YOUR TASK
In the records below, find the line with "pinky mcp: (116, 255)" and the line with "index pip: (176, 223)". Print both exactly, along with every line between them, and no other line.
————
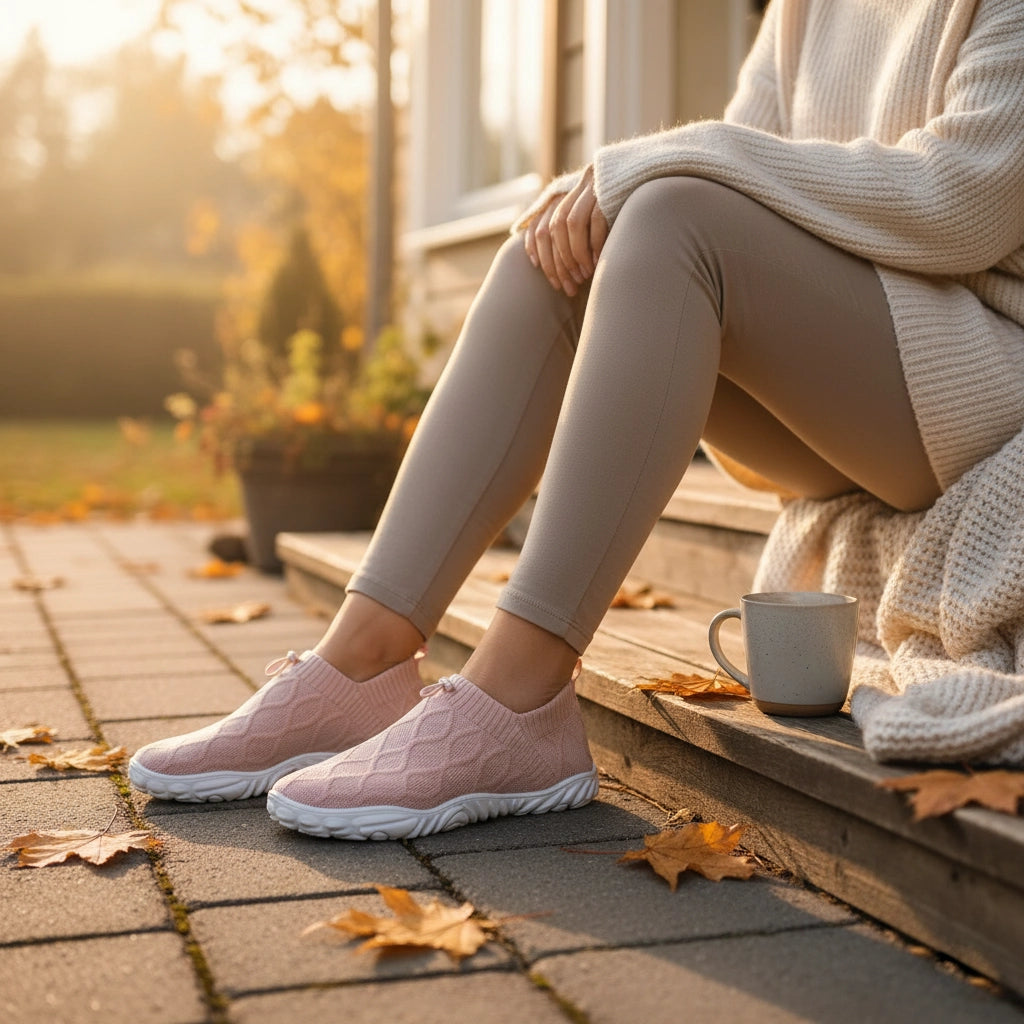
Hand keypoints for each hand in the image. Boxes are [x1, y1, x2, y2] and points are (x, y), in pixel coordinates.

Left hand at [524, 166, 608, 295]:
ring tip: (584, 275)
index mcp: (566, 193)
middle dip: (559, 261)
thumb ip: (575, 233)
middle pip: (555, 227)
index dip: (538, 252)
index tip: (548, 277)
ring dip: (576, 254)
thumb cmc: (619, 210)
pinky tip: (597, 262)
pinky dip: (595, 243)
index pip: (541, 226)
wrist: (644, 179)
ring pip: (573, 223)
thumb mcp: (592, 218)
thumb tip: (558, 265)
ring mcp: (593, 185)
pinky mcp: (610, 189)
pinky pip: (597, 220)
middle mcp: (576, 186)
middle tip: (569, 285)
————
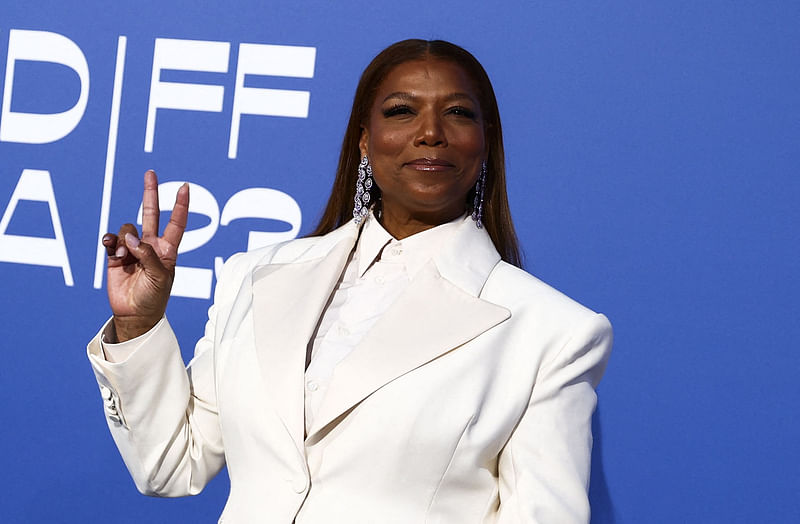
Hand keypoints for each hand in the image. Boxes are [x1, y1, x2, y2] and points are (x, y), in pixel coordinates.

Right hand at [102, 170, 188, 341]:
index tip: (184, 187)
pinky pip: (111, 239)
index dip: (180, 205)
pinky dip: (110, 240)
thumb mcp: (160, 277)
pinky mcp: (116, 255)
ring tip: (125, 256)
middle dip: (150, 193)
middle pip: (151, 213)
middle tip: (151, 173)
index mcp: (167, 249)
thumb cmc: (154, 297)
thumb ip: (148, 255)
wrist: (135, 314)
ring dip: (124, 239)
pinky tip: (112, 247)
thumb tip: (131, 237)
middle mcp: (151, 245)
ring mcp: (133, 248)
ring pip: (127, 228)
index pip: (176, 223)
————
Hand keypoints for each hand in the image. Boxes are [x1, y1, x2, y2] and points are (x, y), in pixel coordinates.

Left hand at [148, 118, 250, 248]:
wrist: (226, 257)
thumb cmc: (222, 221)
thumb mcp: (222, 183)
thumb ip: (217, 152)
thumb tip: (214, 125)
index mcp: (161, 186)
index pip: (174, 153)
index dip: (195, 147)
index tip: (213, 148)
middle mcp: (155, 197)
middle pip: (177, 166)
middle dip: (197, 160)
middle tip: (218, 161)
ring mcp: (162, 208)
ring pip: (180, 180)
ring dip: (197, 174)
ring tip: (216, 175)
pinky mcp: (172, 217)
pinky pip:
————
ANSWER SECTION
pinky mcp: (116, 255)
ring tip: (125, 256)
middle dip: (150, 193)
middle pip: (151, 213)
middle tip: (151, 173)
index mcp: (167, 249)
thumb cmc: (154, 297)
thumb ip: (148, 255)
wrist: (135, 314)
ring dip: (124, 239)
pinky tip: (112, 247)
thumb tip: (131, 237)
middle mcp: (151, 245)
ring mcp: (133, 248)
ring pip: (127, 228)
index pip: (176, 223)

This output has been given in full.